_Requisito 1_. En el texto sobre la dicharachería, ¿qué es el corroncho según algunos filólogos del trajín popular?
_Requisito 2_. Prolonga, por favor, el texto sobre la dicharachería a partir de su última oración.

_Texto extraído_.
La dicharachería se ha venido convirtiendo en una especie de lenguaje de barriada, en una extraña y amañada terminología, que a manera de un código cifrado de los estratos bajos, solo lo entienden ellos, como si, de alguna manera, a base de retazos de palabras, hubieran deseado crear su propia jerga, para establecer diferencias, casi que idiomáticas, entre su mundo de desarrapados y los que habitan estratos diferentes.
Pareciera que en el humilde oficio de recicladores, hubieran hecho lo mismo con las palabras, recogiendo, a empellones, trozos descompuestos en desuso, pedazos de ideas parcialmente averiadas y expresiones notoriamente desgastadas por la entrada en vigencia de los nuevos modismos.
De esa manera han montado su propio taller excepcional y dado vida a su nuevo lenguaje, complementado a veces con diferentes asociaciones gráficas.
Con ello se ha dado lugar a un nuevo vocabulario, cuyo origen de las palabras nadie conoce, ni menos aún, tiene respuesta exacta.
Es tan desconocido como la fuente de alguno de los atentados terroristas, o como la paternidad de los hijos sueltos de las artistas, que algunas veces suelen llevar hasta la tumba, como si se tratara de secretos de Estado.
Pero no solamente ocurre con los modismos y palabras recientemente creadas por ellos. También sucede con expresiones que la gente utiliza con la mayor cotidianidad.
No existe lingüista, investigador o académico capaz de ahondar en el fondo de la cultura popular, el nacimiento de tales palabras.
“Corroncho”, es una de ellas. Consagrada como la mayor expresión popular del litoral atlántico, se extendió por todo el país, de norte a sur, hasta penetrar los selectos salones de la aristocracia bogotana, lo mismo que las tradicionales y abarrotados bailaderos de salsa de Cali.
¿De dónde desciende lingüísticamente, cuál su raíz ancestral? Algunos filólogos del trajín popular, expertos en expresiones colombianistas y sobre todo en el léxico costumbrista de algunas regiones, han manifestado que el corroncho es un árbol que se da silvestre en algún lugar ardiente de la costa Atlántica.
Otros han insinuado que se trata de la manera peyorativa como los costeños de la ciudad, llaman al campesino ordinario, burdo y patán.
Verdad o mentira, lo único cierto es que esta expresión adquirió vida propia, gracias al mágico rumor que, de boca en boca, recorre caminos y ciudades.
Pero vale la pena hacer una necesaria aclaración. Alguna vez apareció escrito en una revista de circulación nacional, la absurda noticia de que el corroncho era la versión calenturienta del lobo bogotano. No hay nada más disparatado, me dije al instante. El lobo es una vulgaridad, un ignorante cuadruplicado, un desperdicio. El lobo es aquel producto de la subcultura, que habiendo conseguido dinero a manos llenas, adquirió, como suele ser costumbre ahora, sobre todo en época preelectoral, un costoso cuadro de Botero, e inmediatamente lo despojó de su marco original, para encerrarlo en uno de platino, chillonamente pintado en marrón café con leche y verde loro. Corroncho es el tendero de Vereda de San José de la Montaña, que recorta de un almanaque de “Café Galavis” la imagen del rico que vendió al contado y el arruinado que vendió a crédito y la pega con cuatro tiras de esparadrapo transparente, en la pared de su desnutrido establecimiento.

_Información suministrada_.
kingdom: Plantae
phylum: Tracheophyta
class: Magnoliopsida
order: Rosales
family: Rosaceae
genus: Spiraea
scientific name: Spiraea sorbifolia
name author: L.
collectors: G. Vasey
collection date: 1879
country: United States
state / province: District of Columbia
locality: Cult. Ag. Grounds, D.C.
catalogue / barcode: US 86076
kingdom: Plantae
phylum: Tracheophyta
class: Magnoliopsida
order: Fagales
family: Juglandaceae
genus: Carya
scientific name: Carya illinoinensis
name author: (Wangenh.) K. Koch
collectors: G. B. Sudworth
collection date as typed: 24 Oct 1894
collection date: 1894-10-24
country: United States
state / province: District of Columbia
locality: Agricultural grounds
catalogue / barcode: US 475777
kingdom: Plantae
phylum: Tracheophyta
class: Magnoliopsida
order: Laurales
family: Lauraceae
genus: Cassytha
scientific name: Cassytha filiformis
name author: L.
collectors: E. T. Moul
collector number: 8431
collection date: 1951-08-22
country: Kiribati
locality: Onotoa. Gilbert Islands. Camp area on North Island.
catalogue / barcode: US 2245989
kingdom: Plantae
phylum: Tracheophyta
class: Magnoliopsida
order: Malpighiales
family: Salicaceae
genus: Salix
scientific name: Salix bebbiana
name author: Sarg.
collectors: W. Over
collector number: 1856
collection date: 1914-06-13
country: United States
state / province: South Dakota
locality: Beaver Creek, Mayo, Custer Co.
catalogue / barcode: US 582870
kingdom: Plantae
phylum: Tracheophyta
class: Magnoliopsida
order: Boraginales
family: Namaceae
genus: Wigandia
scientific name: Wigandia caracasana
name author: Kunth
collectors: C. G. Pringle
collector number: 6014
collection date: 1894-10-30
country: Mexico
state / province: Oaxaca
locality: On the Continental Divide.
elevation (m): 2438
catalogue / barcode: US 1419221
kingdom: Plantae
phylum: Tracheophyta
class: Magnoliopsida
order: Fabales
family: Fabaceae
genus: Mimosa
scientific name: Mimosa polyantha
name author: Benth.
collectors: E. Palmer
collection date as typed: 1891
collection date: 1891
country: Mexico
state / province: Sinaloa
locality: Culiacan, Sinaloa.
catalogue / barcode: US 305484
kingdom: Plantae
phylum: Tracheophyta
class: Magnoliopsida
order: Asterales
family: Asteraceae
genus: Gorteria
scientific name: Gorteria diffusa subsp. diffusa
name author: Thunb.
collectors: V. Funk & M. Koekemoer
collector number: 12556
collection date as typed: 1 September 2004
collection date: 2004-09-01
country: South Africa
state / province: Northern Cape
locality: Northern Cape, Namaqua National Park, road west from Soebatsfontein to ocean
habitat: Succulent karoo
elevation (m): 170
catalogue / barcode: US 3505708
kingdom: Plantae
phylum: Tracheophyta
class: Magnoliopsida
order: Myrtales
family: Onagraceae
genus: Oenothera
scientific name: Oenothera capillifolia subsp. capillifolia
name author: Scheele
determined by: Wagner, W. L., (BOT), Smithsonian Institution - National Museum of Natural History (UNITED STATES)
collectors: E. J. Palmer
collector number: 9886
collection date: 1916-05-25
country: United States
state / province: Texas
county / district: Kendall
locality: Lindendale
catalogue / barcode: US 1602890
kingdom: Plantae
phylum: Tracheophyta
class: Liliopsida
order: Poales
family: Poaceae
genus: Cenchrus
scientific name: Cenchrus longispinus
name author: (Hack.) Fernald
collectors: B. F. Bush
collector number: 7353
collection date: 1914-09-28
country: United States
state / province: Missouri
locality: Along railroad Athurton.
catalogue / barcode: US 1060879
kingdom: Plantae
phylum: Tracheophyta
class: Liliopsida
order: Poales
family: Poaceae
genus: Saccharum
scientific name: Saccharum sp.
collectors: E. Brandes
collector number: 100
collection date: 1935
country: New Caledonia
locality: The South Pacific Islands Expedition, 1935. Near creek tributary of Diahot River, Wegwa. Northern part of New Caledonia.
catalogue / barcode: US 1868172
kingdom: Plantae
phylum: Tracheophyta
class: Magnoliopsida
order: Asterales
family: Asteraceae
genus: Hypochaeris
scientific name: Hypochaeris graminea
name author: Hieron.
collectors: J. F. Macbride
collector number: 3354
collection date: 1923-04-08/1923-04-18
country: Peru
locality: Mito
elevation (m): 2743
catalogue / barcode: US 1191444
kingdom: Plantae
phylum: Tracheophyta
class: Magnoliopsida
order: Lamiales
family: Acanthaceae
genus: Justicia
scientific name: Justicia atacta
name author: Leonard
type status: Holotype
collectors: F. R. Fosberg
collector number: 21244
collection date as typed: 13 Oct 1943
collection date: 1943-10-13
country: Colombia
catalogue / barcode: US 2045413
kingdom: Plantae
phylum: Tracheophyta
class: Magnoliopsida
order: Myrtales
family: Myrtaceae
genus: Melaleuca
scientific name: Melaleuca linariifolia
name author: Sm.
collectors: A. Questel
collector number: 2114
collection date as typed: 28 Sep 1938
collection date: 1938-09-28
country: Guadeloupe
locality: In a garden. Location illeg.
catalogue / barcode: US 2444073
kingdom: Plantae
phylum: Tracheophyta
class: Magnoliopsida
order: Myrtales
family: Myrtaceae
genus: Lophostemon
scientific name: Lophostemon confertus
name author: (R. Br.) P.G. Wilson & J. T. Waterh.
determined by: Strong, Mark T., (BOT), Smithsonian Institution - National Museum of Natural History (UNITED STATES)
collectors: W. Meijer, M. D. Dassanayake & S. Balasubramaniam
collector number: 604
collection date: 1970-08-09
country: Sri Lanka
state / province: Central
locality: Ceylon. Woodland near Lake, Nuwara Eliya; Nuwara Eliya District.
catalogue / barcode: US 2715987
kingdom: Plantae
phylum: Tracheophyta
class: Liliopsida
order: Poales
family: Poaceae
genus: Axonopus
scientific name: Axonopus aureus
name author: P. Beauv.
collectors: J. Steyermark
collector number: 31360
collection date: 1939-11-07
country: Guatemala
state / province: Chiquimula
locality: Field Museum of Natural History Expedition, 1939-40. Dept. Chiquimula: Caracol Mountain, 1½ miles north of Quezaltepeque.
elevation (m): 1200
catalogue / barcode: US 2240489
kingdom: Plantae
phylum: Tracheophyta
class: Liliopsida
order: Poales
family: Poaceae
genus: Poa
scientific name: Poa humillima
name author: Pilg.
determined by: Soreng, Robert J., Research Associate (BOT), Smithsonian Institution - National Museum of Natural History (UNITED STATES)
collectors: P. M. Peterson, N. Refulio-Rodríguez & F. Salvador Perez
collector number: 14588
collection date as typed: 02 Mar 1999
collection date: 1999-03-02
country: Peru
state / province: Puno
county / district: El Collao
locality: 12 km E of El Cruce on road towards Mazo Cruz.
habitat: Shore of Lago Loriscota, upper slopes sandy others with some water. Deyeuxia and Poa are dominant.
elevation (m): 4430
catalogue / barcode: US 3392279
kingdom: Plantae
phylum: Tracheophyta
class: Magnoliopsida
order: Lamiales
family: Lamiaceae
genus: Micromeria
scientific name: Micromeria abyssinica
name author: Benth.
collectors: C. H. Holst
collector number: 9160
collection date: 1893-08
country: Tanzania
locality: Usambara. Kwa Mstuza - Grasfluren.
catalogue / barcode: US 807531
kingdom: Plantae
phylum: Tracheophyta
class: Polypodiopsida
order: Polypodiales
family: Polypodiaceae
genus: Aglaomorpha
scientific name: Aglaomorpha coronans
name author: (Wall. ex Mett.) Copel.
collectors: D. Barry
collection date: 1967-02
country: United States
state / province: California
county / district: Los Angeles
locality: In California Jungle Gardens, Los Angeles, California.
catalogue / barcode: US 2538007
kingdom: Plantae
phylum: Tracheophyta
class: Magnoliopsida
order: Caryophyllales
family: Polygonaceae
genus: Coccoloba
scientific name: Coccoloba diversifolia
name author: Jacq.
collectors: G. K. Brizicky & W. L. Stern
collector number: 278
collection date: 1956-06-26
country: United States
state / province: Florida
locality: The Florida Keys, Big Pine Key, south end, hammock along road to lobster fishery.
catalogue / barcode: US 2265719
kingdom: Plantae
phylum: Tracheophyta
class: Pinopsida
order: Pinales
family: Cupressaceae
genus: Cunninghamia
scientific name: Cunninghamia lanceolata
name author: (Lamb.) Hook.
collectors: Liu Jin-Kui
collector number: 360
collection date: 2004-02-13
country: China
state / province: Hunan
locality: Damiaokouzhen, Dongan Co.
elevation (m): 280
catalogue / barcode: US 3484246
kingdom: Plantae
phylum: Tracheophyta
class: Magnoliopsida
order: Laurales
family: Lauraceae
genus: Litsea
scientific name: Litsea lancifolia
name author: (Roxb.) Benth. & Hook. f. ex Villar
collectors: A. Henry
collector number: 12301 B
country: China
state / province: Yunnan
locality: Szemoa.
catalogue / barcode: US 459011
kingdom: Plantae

_Respuesta 1_. Un árbol que se da silvestre en algún lugar ardiente de la costa Atlántica.

_Respuesta 2_.
Lobo es el que compra en Miami, una maleta “Sansonay” de color rojo, y luego la llena de dólares, para venir a impresionar a sus primas que viven en Guaimaral, a quienes les promete obsequiarles algunos cuadros originales de su amigo el pintor. Corroncho es el tonto inocentón que sale del barrio San Luis, a visitar a unos parientes que viven en Bucaramanga, y al bajarse de la flota le pregunta a un maletero, como si estuviera en la estación de buses de la Diagonal Santander: “Oiga, usted sabe donde queda el taller de modistería de Josefa, la hija de mi compadre Bonifacio?”.
Lobo es el Funcionario repelente, imprudente y bocón, que por su ordinariez personal y aspecto desabrochado, está muy lejos de parecerse a aquel diplomático de finas maneras, elegantemente vestido y de temperamento mesurado y ecuánime. Lo es también aquel representante internacional, que en vez de llevar consigo el mensaje de la conciliación, pareciera cargar, bajo el hombro, un pesado abrefuego intimidatorio.
Corroncho es aquel aguantapalos incorregible, que en términos institucionales, en este país, le sigue suavizando el espinazo de tanto ejercitar la genuflexión, en vez de formularle, con valerosa determinación, la misma medicina al guerrillero.
En fin, corroncho es aquel ingenuo, que a la manera del tonto inocentón que se bajó del bus en el terminal, aún sigue creyendo que lo mejor es seguirle confiando la maleta andina al lobo feroz.